For our return home. . .
In 1992, I got to go back to my homeland Indonesia. There was a mission trip back to Indonesia that CBIM was doing. It was a developmental project and we would be working with Indonesian students on the Island of Kalimantan. At first it was just offered to Gil. They were looking for one more male to round out the group. I wanted him to go because at this point we were engaged and I thought he should experience Indonesia so that he would understand me and be able to get a grasp on what my growing up life had been like. When he went in to talk to Blair, Blair thought it would be good if I came too and we experience this trip together. So we raised some money and he made room to add one more person and I got to go home with Gil.
Our trip started with a few days of training and then we went to Kalimantan. We spent 7 weeks there building dormitories for kids who had to leave home to be able to attend school, and digging wells. Then the last two weeks my sister, friend from childhood, Gil and I got to return to Sulawesi, reconnect with the people we hadn't seen in over ten years, and for Gil to see where I grew up.
The first part of the trip was an eye opener for me. When we got off the plain my skin suddenly felt moist with the humidity and it was so thick that stepping off the plane the air actually catches in your throat. The other team members immediately felt warm and perhaps oppressed with it. I'm sure they were wondering if they would be able to get through the next seven weeks, but for me, it was warmth and familiar and my heart began to beat faster. I suddenly began to feel more alive than I had felt in a long time, my mind, my emotions, my heart suddenly started to whisper we're home, this is our land, this is our land.
The next weeks for me was awash in discovery.
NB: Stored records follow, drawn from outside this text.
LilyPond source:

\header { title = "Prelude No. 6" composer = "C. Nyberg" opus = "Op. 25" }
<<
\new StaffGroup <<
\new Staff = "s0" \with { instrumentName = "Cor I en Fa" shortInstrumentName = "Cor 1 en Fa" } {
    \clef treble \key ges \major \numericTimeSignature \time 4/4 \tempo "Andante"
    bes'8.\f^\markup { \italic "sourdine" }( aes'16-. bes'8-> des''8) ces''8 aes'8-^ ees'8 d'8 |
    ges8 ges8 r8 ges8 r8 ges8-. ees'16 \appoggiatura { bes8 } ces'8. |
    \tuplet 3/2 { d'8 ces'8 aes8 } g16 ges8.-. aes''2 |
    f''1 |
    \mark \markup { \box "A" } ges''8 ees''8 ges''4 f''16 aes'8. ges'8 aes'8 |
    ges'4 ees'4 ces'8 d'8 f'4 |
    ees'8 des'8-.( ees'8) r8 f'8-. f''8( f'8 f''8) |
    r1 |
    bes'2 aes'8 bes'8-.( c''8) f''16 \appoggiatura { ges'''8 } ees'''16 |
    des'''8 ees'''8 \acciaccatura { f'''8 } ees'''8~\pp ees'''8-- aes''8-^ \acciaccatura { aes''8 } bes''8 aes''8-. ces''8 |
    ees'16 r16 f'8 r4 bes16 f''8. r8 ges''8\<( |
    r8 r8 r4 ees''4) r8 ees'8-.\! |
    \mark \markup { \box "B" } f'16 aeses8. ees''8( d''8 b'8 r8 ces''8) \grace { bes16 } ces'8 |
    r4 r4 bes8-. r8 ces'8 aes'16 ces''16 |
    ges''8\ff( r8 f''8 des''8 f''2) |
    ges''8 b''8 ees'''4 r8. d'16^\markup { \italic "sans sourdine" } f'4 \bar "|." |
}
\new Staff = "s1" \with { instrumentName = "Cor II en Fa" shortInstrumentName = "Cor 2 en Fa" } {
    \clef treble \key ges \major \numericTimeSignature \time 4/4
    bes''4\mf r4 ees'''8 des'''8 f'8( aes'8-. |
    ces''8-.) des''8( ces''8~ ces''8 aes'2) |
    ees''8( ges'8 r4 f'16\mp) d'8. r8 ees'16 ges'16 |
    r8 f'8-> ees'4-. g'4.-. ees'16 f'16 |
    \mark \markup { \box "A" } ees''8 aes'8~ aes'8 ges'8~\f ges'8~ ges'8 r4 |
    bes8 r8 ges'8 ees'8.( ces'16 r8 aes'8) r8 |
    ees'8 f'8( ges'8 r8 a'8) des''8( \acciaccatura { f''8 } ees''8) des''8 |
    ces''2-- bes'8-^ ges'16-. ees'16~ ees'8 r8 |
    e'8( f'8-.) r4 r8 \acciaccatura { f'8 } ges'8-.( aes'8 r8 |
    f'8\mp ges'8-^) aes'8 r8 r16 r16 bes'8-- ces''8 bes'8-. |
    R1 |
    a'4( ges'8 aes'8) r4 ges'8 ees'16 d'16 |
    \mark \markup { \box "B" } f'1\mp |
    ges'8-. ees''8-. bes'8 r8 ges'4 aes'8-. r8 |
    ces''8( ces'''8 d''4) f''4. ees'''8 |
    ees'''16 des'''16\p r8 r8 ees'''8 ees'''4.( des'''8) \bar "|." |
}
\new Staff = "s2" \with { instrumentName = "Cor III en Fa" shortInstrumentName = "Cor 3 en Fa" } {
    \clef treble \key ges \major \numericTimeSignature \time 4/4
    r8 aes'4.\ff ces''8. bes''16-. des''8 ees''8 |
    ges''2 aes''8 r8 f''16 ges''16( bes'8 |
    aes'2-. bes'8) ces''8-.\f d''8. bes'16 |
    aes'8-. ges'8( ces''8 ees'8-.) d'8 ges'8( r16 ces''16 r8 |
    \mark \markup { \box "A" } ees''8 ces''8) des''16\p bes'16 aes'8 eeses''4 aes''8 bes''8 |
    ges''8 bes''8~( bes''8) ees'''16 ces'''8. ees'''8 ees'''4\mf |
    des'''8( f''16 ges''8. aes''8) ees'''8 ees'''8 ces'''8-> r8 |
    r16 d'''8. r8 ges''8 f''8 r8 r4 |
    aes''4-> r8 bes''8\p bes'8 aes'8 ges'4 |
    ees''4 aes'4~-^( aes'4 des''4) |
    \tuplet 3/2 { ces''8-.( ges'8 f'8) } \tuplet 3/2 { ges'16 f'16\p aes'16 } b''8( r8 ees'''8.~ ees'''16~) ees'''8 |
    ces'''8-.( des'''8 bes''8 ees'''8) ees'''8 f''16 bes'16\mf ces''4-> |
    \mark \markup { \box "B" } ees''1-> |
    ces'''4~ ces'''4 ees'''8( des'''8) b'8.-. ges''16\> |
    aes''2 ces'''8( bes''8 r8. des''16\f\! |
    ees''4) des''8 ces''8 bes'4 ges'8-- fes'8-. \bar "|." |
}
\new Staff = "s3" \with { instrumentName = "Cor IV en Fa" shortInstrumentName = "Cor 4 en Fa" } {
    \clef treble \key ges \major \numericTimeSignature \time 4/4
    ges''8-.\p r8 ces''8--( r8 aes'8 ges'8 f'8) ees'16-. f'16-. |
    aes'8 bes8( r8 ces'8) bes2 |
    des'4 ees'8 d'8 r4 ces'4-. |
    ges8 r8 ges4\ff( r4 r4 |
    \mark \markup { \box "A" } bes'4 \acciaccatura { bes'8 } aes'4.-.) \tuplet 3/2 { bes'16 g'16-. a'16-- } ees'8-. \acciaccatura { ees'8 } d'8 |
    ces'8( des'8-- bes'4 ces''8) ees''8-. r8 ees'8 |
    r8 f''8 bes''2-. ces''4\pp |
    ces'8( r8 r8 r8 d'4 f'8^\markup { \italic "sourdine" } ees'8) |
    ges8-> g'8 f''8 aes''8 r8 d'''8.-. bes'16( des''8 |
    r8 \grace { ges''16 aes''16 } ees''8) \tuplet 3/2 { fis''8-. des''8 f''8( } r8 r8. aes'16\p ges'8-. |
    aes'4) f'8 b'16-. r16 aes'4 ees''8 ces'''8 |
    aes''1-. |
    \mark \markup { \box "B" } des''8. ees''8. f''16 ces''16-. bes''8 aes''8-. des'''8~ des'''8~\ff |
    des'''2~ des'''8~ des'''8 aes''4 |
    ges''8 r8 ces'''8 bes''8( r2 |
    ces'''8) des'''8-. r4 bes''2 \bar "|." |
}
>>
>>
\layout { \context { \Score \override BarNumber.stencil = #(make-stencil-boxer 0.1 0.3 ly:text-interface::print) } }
I was discovering a part of myself I had forgotten. As the language slowly came back to me, as I ate foods I hadn't tasted for over ten years, as I experienced a people that have a grace that I have not found elsewhere, she returned to me. It was memory, being comfortable in my skin, feeling at peace, alive and content.
For Gil the experience was far less poetic. It was an exercise in survival. He dropped 20 pounds, he sweat 24 hours a day and never did seem to find relief from the heat. He tried to keep up with understanding what was happening around him but the language barrier made that difficult. He coped as best as he could but Indonesia was not a paradise for him. Though he would tell me later how much he enjoyed seeing me in a light he had never seen, to see me comfortable and content he said was a gift to him.
When we went back to my Islands it was more somber, to see how things had changed and yet how things are the same, it was heartbreaking as well as beautiful. It was here that I learned that Gil would never be able to move here and live her and I needed to make peace with that. It was also here that I said a final goodbye to my homeland. I still want to visit but the dream of returning to live died that year. However I feel blessed that I was able to show Gil that side of me, that I was able to enjoy those nine weeks, that I was able to learn who I really was, and to appreciate my history. I feel blessed that I was able to say good-bye and move forward with Gil without that wondering lingering in the back of my brain. I was able to make peace and that was an enormous gift.